You can get a much better receiver (refurbished - with warranty) for less than the one you chose. Accessories4less.com is a widely used site for the folks at AVSForum. Your saving $30 off list for the Sony receiver, which lists for $299. The Denon, on the other hand, lists for $549 so it's more than half off list. 
http://www.accessories4less.com/mak...ith-wi-fi-bluetooth-airplay/1.html#!condition

I'm not sure what I'm seeing in your diagram. The receiver is capable of running seven speakers and a subwoofer. Your diagram looks like you plan on twelve speakers and a subwoofer. That's not gonna work. Each channel (left and right) will power one speaker, not two. Suggest you join AVSForum and learn all about the wonderful world of home theater. 

http://www.avsforum.com/


----------



## eagle3ye (Jun 3, 2014)

Thanks so much for the suggestion - I'll definitely look into that.

I was hoping I would be able to connect multiple speakers to one input. Is that not possible? Is it too much strain on the receiver?

Any suggestions as to how I could make use of the extra speakers? Is there some way of splitting the audio from one input to multiple speakers?

Thanks a lot.


----------



## Bob Sanders (Nov 10, 2013)

eagle3ye said:


> I was hoping I would be able to connect multiple speakers to one input. Is that not possible? Is it too much strain on the receiver?


You need to check the receiver for proper (and minimum) stable impedance. Running speakers in parallel (like in your diagram) drops the overall impedance. Not such a big deal at low volumes but if you plan on pushing some fair power then the impedance matching becomes an issue. If for example your reciever is 4 ohm stable then you can run one 4 ohm speaker or two 8 ohm speakers in parallel (which would equal 4 ohms). If your system is only 8 ohm stable then you can run one 8 ohm speaker or two 4 ohm speakers in series (which would make 8 ohms.)


----------



## jimn (Nov 13, 2010)

I think you are going to overload the amp unless those are very high impedance speakers which is not likely. Generally each speaker connection is designed to drive a single speaker.


----------



## five.five-six (Mar 8, 2015)

You are going to need impedance matching of some sort. either impedance matching VCs or a impedance matching selector switch. 

This one works well

http://www.crutchfield.com/p_543SS4...23545&awat=pla&awnw=g&awcr=47620292665&awdv=c


----------



## ktkelly (Apr 7, 2007)

556 has it somewhat correct. But there might be more to the story.

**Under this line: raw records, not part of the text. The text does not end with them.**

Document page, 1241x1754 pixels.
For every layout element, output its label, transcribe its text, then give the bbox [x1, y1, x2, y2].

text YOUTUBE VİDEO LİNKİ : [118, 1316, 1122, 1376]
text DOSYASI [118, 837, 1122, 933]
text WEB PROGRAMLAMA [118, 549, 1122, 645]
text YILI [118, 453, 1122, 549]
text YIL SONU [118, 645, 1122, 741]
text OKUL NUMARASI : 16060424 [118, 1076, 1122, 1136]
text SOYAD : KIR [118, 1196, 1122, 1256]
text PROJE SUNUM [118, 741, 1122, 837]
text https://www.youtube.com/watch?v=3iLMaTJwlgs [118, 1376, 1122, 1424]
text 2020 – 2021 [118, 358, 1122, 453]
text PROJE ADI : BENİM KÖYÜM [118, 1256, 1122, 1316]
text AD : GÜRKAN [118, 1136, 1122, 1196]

*Are you just wanting to run stereo pairs in a few rooms?*

If so, you don't need an AVR, you only need, and would be better served by using a stereo receiver such as:

http://www.crutchfield.com/p_022RS300/Yamaha-R-S300.html?tp=47041

*And then you SHOULD have one of these for each pair of speakers:*

http://www.crutchfield.com/p_543ALT...17625&awat=pla&awnw=g&awcr=56295107545&awdv=c

Which are "autoformer" based, as opposed to resistor based.

*Or one of these:*

http://www.crutchfield.com/p_543SDB6VC/Russound-SDB-6-1.html?tp=2997

Which has "autoformer" based Volume Controls on board.



*Note:*

Use only the "A" speaker terminals on the receiver (it IS better on the amplifier section).


The reasoning for volume controls? Each room is most likely a different size, and you'll need different volume levels for each. What is loud in one room, will be not so loud in a much larger one, if you wire directly to a receiver, or through a switch.

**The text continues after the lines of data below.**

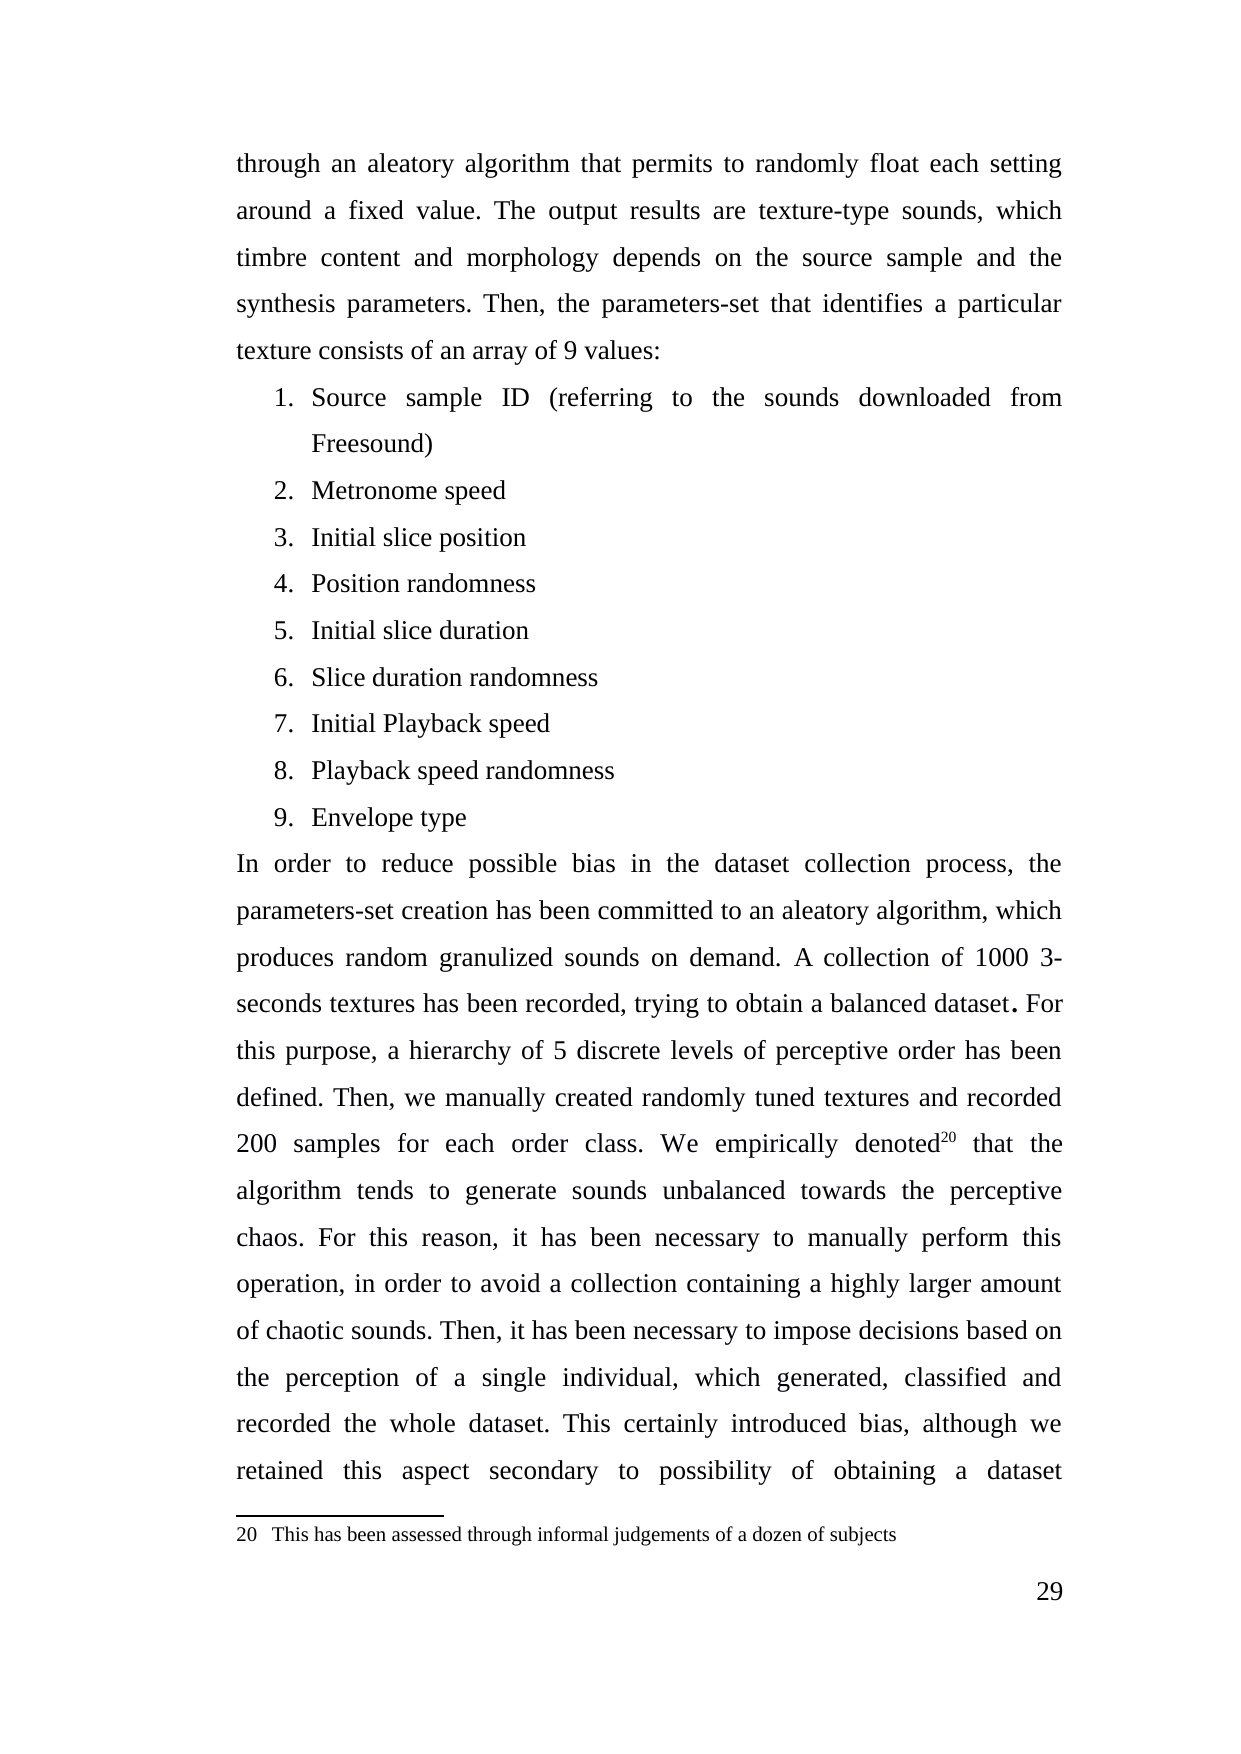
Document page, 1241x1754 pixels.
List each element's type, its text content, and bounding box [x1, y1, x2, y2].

list Source sample ID (referring to the sounds downloaded from Freesound) [274, 381, 1063, 459]
text This has been assessed through informal judgements of a dozen of subjects [236, 1522, 1063, 1546]
list Initial slice duration [274, 614, 1063, 645]
list Position randomness [274, 568, 1063, 599]
list Initial slice position [274, 521, 1063, 552]
text through an aleatory algorithm that permits to randomly float each setting around a fixed value. The output results are texture-type sounds, which timbre content and morphology depends on the source sample and the synthesis parameters. Then, the parameters-set that identifies a particular texture consists of an array of 9 values: [236, 148, 1063, 365]
text In order to reduce possible bias in the dataset collection process, the parameters-set creation has been committed to an aleatory algorithm, which produces random granulized sounds on demand. A collection of 1000 3-seconds textures has been recorded, trying to obtain a balanced dataset. For this purpose, a hierarchy of 5 discrete levels of perceptive order has been defined. Then, we manually created randomly tuned textures and recorded 200 samples for each order class. We empirically denoted that the algorithm tends to generate sounds unbalanced towards the perceptive chaos. For this reason, it has been necessary to manually perform this operation, in order to avoid a collection containing a highly larger amount of chaotic sounds. Then, it has been necessary to impose decisions based on the perception of a single individual, which generated, classified and recorded the whole dataset. This certainly introduced bias, although we retained this aspect secondary to possibility of obtaining a dataset [236, 848, 1063, 1485]
list Metronome speed [274, 474, 1063, 505]
list Playback speed randomness [274, 754, 1063, 785]
list Initial Playback speed [274, 708, 1063, 739]
list Slice duration randomness [274, 661, 1063, 692]
list Envelope type [274, 801, 1063, 832]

If by chance you're wanting to do "surround sound" in one room, and then stereo in many other rooms, you would then need an AVR that has an assignable zone 2 amplifier, and it would need to be a better than average AVR in order to have the capability of doing the job well. Something like this:

http://www.amazon.com/Yamaha-RX-A1040BL-7-2-Channel-AVENTAGE-Receiver/dp/B00KFF4M3Q


----------